Movement of inhalation anesthetic from alveoli to arterial blood
The movement of the inhalation anesthetic agent from the alveoli to the arterial blood depends on the blood-gas partition coefficient and the cardiac output. The rate at which the anesthetic is taken up by the blood and tissues is governed in part by the solubility of the agent in blood. This is expressed as the blood-gas partition coefficient, or the Oswald solubility coefficient, and is defined as the ratio of the concentration of an anesthetic in blood to that in a gas phase when the two are in equilibrium (Table 20-1). This concept is difficult to understand because the more soluble the anesthetic agent is, the slower the agent is in producing anesthesia. This effect is because the blood serves as a reservoir and a large volume of the agent must be introduced to attain an equilibrium between the blood partial pressure and the partial pressure in the lungs.
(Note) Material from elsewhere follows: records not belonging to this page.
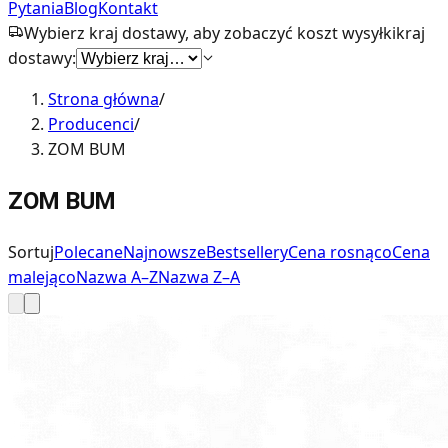
Pytania
Blog
Kontakt
Wybierz kraj dostawy, aby zobaczyć koszt wysyłki
kraj
dostawy:
Strona główna
/
Producenci
/
ZOM BUM
ZOM BUM
Sortuj
Polecane
Najnowsze
Bestsellery
Cena rosnąco
Cena
malejąco
Nazwa A–Z
Nazwa Z–A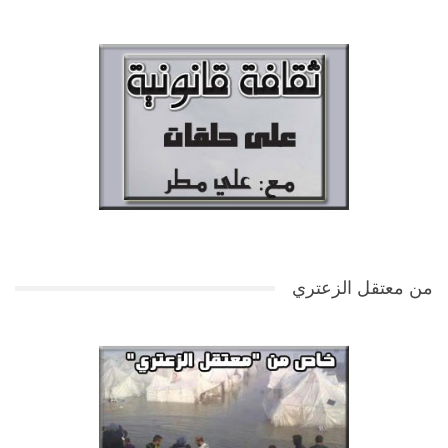
من معتقل الزعتري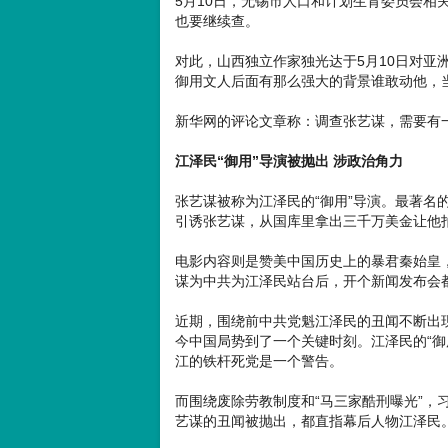
5月10日，无锡市人口和计划生育委员会相
也要继续查。
对此，山西独立作家独光达于5月10日对亚
御用文人后面有那么强大的背景谁敢动他，
新华网的评论文章称：调查张艺谋，需要有
江泽民“御用”导演被抛出 涉政治角力
张艺谋被称为江泽民的“御用”导演。最著名
引诱张艺谋，从国库里拿出三千万美金让他
电影内容则是赞美中国历史上的暴君秦始皇，
谋为中共为江泽民站台后，开个新闻发布会
近期，围绕前中共党魁江泽民的丑闻不断出
今中国局势到了一个关键时刻。江泽民的“御
江的铁杆死党是一个警告。
而围绕废除劳教制度和“马三家酷刑曝光”，
艺谋的丑闻被抛出，都直指幕后人物江泽民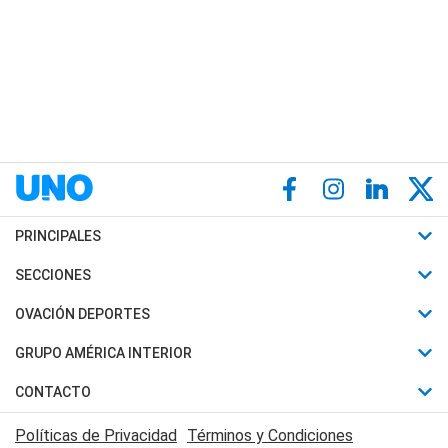
PRINCIPALES
Últimas Noticias
SECCIONES
Política
Horóscopo
OVACIÓN DEPORTES
Sociedad
Motores
Fútbol
GRUPO AMÉRICA INTERIOR
Policiales
Recetas
Mundial
Canal 7 en Vivo
CONTACTO
Judiciales
Trucos caseros
Automovilismo
Radio Nihuil
Acerca de Nosotros
Economia
Políticas de Privacidad
Términos y Condiciones
Series y Películas
Rugby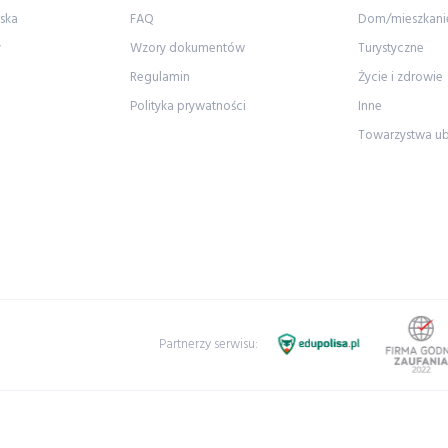
ska
FAQ
Dom/mieszkani
y
Wzory dokumentów
Turystyczne
Regulamin
Życie i zdrowie
Polityka prywatności
Inne
Towarzystwa u
Partnerzy serwisu: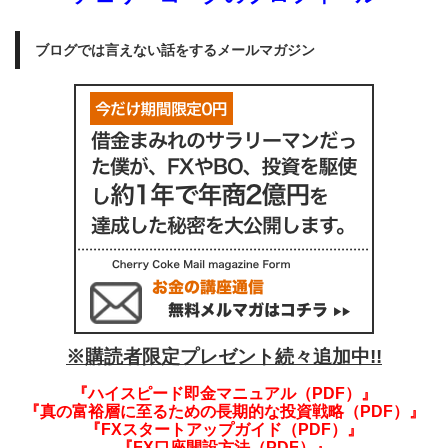
ブログでは言えない話をするメールマガジン
※購読者限定プレゼント続々追加中!!
『ハイスピード即金マニュアル（PDF）』
『真の富裕層に至るための長期的な投資戦略（PDF）』
『FXスタートアップガイド（PDF）』
『FX口座開設方法（PDF）』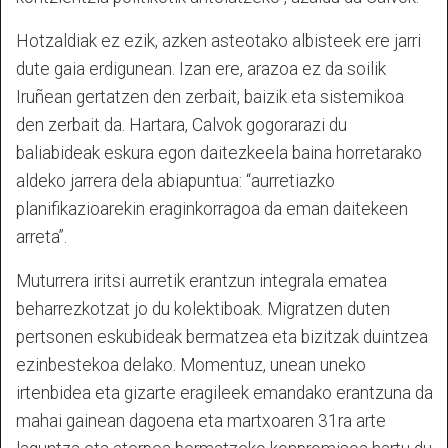
Hotzaldiak ez ezik, azken asteotako albisteek ere jarri
dute gaia erdigunean. Izan ere, arazoa ez da soilik
Iruñean gertatzen den zerbait, baizik eta sistemikoa
den zerbait da. Hartara, Calvok gogorarazi du
baliabideak eskura egon daitezkeela baina horretarako
aldeko jarrera dela abiapuntua: “aurretiazko
planifikazioarekin eraginkorragoa da eman daitekeen
arreta”.
Muturrera iritsi aurretik erantzun integrala ematea
beharrezkotzat jo du kolektiboak. Migratzen duten
pertsonen eskubideak bermatzea eta bizitzak duintzea
ezinbestekoa delako. Momentuz, unean uneko
irtenbidea eta gizarte eragileek emandako erantzuna da
mahai gainean dagoena eta martxoaren 31ra arte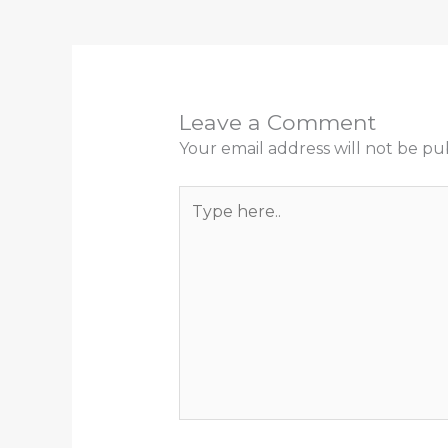
Leave a Comment
Your email address will not be pu
Type
here..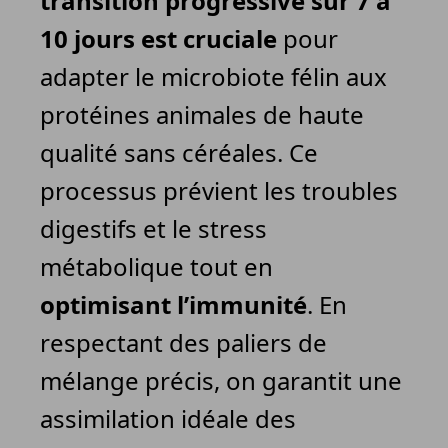
transition progressive sur 7 à
10 jours est cruciale
pour
adapter le microbiote félin aux
protéines animales de haute
qualité sans céréales. Ce
processus prévient les troubles
digestifs et le stress
métabolique tout en
optimisant l’immunité
. En
respectant des paliers de
mélange précis, on garantit une
assimilation idéale des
The blood conveys the anesthetic agent to the tissues. Consequently, a normal cardiac output is needed for facilitation of the movement of the inhalation anesthetic through the tissues to the brain. The partial pressure increases most rapidly in the tissues with the highest rates of blood flow. Of interest is the great variation in blood perfusion of certain tissues in the body. The body tissue compartments can be divided into the following major groups:
• The vessel-rich group, which consists of the heart, brain, kidneys, hepatoportal system, and endocrine glands
• The intermediate group of perfused tissues, which consists of muscle and skin
• The fat group, which includes marrow and adipose tissue
• The vessel-poor group, which has the poorest circulation per unit volume and comprises tendons, ligaments, connective tissue, teeth, bone, and other avascular tissue
The tissue tensions of the inhaled anesthetic increase and approach the arterial blood tension and ultimately the PA. One of the tissue groups that affects both the induction and the emergence from anesthesia is the fat group. The oil-gas partition coefficient best exemplifies the process involved with the affinity of anesthesia agents to adipose tissue and ultimately the emergence from anesthesia. The oil-gas partition coefficient is defined as the ratio of the concentration of the anesthetic agent in oil (adipose tissue) to that in a gaseous phase when the two are in equilibrium (see Table 20-1). The oil-gas partition coefficients seem to parallel anesthetic requirements. In fact, it is possible to calculate the MAC by knowing the oil-gas partition coefficient. With the constant of 150, the calculated MAC for an anesthetic with an oil-gas partition coefficient of 100 is 1.5%.
Halothane (Fluothane) was the classic inhalation anesthetic from the 1960s to the 1990s. Inclusion of halothane in the discussion is helpful because all the inhalation anesthetic agents currently in use have almost the same partition coefficients. Halothane has an oil-gas partition coefficient that is approximately twice that of isoflurane, desflurane, or sevoflurane; therefore, with use of halothane as the marker, the newer inhalation agents are twice as fast during induction and emergence as before. All three of the inhalational anesthetics currently in use are used in a variety of settings, and all possess a blood-gas partition coefficient less than 1 (see Table 20-1).